─── SOURCE INFORMATION ───
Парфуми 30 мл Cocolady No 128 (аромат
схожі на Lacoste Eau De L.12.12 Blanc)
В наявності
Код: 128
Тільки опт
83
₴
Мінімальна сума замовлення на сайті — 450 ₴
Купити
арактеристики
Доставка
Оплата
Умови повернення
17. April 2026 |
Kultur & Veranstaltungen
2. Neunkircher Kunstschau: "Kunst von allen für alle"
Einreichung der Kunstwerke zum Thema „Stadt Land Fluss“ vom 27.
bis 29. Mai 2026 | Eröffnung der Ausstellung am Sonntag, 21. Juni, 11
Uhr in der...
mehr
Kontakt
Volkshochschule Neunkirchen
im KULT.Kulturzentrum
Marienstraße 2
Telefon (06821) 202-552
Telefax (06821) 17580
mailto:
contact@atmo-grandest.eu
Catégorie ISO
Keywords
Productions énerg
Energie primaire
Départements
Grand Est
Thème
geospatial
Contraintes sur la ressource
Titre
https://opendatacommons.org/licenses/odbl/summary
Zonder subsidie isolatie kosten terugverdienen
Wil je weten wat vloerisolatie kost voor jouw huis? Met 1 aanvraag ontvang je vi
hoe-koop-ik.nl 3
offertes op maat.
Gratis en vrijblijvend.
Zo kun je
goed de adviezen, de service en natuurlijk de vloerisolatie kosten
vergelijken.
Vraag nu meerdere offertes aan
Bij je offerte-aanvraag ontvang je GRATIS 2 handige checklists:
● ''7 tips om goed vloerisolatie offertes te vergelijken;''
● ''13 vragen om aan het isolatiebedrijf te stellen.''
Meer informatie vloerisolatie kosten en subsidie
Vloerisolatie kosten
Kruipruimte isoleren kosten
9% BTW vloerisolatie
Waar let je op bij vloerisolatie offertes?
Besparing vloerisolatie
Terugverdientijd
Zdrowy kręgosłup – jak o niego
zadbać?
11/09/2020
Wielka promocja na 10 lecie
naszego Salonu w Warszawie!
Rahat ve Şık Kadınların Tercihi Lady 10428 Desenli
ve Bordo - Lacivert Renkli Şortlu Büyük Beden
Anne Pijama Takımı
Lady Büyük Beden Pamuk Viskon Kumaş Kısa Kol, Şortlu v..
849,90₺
───
Copy everything from the start of the records down to the line containing "contact@atmo-grandest.eu", keeping each line as it appears.

● **ANSWER TO THIS EXERCISE**
Парфуми 30 мл Cocolady No 128 (аромат
схожі на Lacoste Eau De L.12.12 Blanc)
В наявності
Код: 128
Тільки опт
83
₴
Мінімальна сума замовлення на сайті — 450 ₴
Купити
арактеристики
Доставка
Оплата
Умови повернення
17. April 2026 |
Kultur & Veranstaltungen
2. Neunkircher Kunstschau: "Kunst von allen für alle"
Einreichung der Kunstwerke zum Thema „Stadt Land Fluss“ vom 27.
bis 29. Mai 2026 | Eröffnung der Ausstellung am Sonntag, 21. Juni, 11
Uhr in der...
mehr
Kontakt
Volkshochschule Neunkirchen
im KULT.Kulturzentrum
Marienstraße 2
Telefon (06821) 202-552
Telefax (06821) 17580
mailto:
contact@atmo-grandest.eu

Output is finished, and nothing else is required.